**Text shown**

I must come back to the fact that we cannot have strictly direct representation by population. The Carter decision points out that when we are dealing with communities of interests, they must be properly represented in the House. Canada has several founding nations. Let us not forget that the anglophones are a founding people. And so are the Quebeckers, the francophones. Let us not forget that the francophone community in Canada is not made up of Quebeckers alone. There are also the Acadians, Franco-Ontarians, Franco-Manitobans and Franco-Albertans. Francophones from across Canada must be properly represented.

When creating ridings, even in Alberta, it is not simply a question of population; it is also the fact that the representatives of Alberta must also represent Franco-Albertans. There is a reason the Supreme Court decision in the Carter case in 1991 clearly refers to special communities of interests. The decision was not necessarily referring to Quebeckers. That decision was talking mainly about aboriginal communities in northern Saskatchewan, but the principle is the same across Canada. In the end, what we want is for all communities to be properly represented.

My colleague's bill proposes a kind of balance in the House. It is true that we will never have perfect representation in Canada. What we are really seeking is compromise. We discuss things in Canada. Canada has always been based on the principle of creating consensus. We want to move forward. We will never have a perfect union, but we have a satisfactory union that works quite well.

Canada is probably one of the least uniform countries in the world. It is multi-ethnic and not at all monolithic. Many communities have to be represented in the House.

The bill proposes that communities of interest and community groups be represented in the House. We have to think about that and offer them our support.

**Things to do**
1 > Retype the passage of the speech on House representation from "My colleague's bill" to "them our support.".
2 > In the speech on House representation, which communities was the Carter decision mainly talking about?
3 > Carry on the speech on House representation from its final sentence.
The lines that follow come from a separate source.

**Records supplied**
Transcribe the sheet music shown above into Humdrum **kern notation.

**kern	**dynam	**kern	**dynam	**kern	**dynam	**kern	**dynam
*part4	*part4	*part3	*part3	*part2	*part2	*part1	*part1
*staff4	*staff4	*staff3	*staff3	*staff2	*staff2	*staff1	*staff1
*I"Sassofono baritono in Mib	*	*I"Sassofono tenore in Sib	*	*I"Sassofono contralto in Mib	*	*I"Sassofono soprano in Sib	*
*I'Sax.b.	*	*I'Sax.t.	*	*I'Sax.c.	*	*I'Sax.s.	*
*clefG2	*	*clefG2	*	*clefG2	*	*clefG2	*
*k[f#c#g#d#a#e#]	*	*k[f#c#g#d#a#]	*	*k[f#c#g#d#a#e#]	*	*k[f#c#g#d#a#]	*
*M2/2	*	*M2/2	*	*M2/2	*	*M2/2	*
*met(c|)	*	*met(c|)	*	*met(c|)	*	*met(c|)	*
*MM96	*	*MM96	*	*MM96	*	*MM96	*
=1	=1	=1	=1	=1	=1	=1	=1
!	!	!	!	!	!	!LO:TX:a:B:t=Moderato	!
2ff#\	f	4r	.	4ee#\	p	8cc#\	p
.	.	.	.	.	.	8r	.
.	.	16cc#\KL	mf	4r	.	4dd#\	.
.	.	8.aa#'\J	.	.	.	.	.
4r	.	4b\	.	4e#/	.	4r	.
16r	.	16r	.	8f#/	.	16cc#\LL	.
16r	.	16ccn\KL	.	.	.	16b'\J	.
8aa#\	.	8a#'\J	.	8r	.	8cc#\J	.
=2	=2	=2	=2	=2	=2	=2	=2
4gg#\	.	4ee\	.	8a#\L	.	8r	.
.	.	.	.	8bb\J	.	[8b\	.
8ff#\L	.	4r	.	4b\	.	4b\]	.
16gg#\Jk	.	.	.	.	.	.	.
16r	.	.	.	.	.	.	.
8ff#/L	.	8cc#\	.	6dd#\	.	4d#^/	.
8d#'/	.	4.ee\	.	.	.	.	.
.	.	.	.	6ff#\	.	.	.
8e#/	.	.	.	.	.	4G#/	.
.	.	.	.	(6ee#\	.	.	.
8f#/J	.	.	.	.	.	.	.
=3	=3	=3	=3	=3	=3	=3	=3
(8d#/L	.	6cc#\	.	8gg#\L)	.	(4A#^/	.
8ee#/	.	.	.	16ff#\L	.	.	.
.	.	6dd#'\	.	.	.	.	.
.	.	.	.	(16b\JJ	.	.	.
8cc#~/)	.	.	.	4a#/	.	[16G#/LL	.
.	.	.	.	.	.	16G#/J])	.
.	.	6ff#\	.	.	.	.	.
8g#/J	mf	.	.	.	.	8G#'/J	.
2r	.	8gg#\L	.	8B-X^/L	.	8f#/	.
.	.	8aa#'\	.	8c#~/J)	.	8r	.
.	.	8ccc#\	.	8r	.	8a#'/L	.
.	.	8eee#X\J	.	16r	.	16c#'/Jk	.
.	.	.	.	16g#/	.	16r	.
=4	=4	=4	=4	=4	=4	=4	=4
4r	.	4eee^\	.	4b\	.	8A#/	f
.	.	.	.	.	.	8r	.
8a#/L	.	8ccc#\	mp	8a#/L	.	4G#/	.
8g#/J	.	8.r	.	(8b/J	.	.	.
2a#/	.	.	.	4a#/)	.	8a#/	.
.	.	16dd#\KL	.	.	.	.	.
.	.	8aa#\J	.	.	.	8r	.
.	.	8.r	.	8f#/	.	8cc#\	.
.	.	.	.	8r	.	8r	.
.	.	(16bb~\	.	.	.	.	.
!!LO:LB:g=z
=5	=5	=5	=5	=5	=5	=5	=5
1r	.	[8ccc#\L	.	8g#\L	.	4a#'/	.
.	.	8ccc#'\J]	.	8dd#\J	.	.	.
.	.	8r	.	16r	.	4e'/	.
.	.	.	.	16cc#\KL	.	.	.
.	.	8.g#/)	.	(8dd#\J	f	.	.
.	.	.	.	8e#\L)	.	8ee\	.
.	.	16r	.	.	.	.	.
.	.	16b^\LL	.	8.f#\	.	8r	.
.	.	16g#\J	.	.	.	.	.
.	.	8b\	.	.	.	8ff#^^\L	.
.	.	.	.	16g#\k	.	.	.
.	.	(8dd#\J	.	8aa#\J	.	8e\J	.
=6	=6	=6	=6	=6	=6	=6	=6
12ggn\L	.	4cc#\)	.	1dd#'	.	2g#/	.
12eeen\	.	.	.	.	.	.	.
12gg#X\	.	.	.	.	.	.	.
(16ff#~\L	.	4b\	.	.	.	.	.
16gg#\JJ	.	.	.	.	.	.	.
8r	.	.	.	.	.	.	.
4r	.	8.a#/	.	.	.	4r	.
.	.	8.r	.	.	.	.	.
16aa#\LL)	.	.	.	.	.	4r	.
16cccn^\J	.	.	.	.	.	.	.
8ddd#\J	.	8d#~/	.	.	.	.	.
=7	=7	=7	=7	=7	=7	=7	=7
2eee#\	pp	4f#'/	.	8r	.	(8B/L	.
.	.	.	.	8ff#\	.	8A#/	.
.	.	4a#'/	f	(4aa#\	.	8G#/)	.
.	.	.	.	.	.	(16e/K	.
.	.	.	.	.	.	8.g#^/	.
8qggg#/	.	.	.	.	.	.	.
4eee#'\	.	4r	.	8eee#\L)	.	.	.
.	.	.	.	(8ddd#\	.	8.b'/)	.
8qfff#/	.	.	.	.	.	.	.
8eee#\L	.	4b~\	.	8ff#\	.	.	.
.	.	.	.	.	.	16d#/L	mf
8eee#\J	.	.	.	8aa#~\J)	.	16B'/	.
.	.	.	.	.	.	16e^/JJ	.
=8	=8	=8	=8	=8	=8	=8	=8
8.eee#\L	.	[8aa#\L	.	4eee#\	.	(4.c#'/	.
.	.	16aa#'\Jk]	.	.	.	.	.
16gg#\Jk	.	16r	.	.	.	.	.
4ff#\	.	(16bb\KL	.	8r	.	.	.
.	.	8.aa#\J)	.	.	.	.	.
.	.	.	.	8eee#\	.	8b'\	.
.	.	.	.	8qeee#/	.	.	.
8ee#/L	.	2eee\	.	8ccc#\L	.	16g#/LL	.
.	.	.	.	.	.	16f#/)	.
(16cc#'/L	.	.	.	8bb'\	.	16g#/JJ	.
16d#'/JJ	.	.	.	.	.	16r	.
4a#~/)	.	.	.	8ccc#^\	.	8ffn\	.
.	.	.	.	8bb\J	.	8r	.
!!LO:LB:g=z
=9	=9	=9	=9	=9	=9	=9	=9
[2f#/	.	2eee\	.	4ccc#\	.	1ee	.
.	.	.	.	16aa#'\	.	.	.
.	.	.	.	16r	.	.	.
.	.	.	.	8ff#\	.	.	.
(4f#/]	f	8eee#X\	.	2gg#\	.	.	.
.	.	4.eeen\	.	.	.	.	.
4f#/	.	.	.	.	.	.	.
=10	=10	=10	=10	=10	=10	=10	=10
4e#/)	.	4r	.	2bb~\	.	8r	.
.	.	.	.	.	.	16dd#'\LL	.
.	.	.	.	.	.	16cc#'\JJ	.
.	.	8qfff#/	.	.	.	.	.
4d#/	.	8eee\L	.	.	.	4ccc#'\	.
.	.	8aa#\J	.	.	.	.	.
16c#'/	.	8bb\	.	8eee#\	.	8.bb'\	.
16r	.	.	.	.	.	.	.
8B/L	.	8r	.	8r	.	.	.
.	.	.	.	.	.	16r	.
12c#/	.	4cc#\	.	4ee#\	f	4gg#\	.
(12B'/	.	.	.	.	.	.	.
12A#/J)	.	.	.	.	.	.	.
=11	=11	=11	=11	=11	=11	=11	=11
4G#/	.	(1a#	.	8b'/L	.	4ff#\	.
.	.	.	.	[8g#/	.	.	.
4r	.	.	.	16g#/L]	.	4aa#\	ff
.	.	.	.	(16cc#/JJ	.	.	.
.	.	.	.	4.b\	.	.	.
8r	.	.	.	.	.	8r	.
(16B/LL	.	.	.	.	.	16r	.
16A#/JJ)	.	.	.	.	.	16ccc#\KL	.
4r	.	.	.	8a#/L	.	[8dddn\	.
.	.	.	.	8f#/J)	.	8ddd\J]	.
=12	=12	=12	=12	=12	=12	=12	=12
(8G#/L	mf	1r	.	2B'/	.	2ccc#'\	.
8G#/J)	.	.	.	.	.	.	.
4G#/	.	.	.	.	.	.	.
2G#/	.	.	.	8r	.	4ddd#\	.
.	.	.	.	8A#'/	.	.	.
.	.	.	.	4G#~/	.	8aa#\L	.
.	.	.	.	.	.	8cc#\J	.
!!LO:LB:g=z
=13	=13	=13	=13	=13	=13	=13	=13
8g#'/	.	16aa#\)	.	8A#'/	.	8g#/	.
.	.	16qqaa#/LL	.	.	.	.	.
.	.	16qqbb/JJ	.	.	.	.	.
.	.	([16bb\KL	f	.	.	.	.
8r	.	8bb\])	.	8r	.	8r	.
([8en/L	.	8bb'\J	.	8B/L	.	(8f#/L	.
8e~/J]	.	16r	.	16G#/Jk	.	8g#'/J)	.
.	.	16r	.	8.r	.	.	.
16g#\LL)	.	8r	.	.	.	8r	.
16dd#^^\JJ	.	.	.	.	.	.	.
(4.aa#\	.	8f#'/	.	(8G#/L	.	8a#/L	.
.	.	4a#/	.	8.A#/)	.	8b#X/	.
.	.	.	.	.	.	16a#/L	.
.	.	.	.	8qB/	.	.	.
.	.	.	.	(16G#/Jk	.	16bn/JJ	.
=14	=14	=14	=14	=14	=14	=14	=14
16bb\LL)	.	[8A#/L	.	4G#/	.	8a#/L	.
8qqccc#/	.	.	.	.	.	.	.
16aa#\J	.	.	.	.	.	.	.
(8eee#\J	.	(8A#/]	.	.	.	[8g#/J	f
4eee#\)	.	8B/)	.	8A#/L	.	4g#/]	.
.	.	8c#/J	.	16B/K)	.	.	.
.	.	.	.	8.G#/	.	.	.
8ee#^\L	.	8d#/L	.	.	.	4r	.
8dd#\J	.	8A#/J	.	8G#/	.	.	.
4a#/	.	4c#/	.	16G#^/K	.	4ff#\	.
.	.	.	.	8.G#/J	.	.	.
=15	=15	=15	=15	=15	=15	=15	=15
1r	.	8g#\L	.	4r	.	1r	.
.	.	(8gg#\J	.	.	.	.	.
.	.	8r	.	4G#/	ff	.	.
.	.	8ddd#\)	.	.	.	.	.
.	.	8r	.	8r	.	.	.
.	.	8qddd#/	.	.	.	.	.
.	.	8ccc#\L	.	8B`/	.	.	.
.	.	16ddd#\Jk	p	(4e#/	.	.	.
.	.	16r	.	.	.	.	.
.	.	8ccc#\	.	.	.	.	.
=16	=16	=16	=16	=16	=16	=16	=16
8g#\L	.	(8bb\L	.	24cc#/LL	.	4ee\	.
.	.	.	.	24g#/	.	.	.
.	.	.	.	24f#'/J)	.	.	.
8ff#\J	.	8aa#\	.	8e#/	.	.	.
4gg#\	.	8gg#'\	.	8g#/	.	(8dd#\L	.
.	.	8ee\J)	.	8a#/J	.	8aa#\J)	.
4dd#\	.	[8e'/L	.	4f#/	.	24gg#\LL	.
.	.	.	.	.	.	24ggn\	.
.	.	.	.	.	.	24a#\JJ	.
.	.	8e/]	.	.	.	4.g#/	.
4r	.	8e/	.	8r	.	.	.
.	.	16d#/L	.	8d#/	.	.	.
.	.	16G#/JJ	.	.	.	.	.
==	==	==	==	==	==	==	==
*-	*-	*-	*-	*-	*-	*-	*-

**Results for each task**
1 >
My colleague's bill proposes a kind of balance in the House. It is true that we will never have perfect representation in Canada. What we are really seeking is compromise. We discuss things in Canada. Canada has always been based on the principle of creating consensus. We want to move forward. We will never have a perfect union, but we have a satisfactory union that works quite well.

Canada is probably one of the least uniform countries in the world. It is multi-ethnic and not at all monolithic. Many communities have to be represented in the House.

The bill proposes that communities of interest and community groups be represented in the House. We have to think about that and offer them our support.

2 > Aboriginal communities in northern Saskatchewan.

3 >
In 2006, the government declared that Quebec was a nation. That decision must not be an empty gesture. The House decided that Quebec was a nation because it believed that Quebec deserved that title, which comes with certain obligations. Quebec is very important and carries a lot of weight in Canada. This province represents one of the founding peoples of Canada. That cannot be ignored. We must ensure that Canada's demographic reality is represented. We must also take Canada's history into account in our discussions in the House. Canada's history is very important.

All cultural groups in Canada are here and participate in our democracy. These are very important elements of our democracy. They are what make our democracy so vibrant. Canada has a rather high participation rate, but it is on the decline. The cheap shots that are made in advertisements unfortunately make some people uncomfortable. We absolutely want to get people involved once again in the democratic process in Canada. We must tell them that their member of Parliament is here to represent them in the House. Saying that representation is simply a matter of population completely disregards Canada's history and its cultures, which are so vibrant and vital and which must be represented in the House.

In 2006, the House decided to recognize Quebec as a nation. Quebeckers form a nation within a united Canada. It is important to remember that, at that time, Quebec had a certain percentage of seats in the House. Quebec is of the opinion that this decision must be given some weight. If the House decided in 2006 that Quebec was one of Canada's founding groups, it should be properly represented in the House. The bill introduced by the member for Compton—Stanstead clearly explains the value of this decision.

We in the NDP firmly believe in the principle of representation. We firmly believe that the people must be well represented in the House of Commons. We must take into account the Supreme Court's decision in Carter. Our bills must clearly reflect this decision. For that to happen, the hon. member's bill must be supported.

I urge all the members of the House to think carefully so that, when the bill comes back to the House for further debate, we will be prepared to tell all Canadians that we are there for them and that the House is here to represent them. We must pass this bill.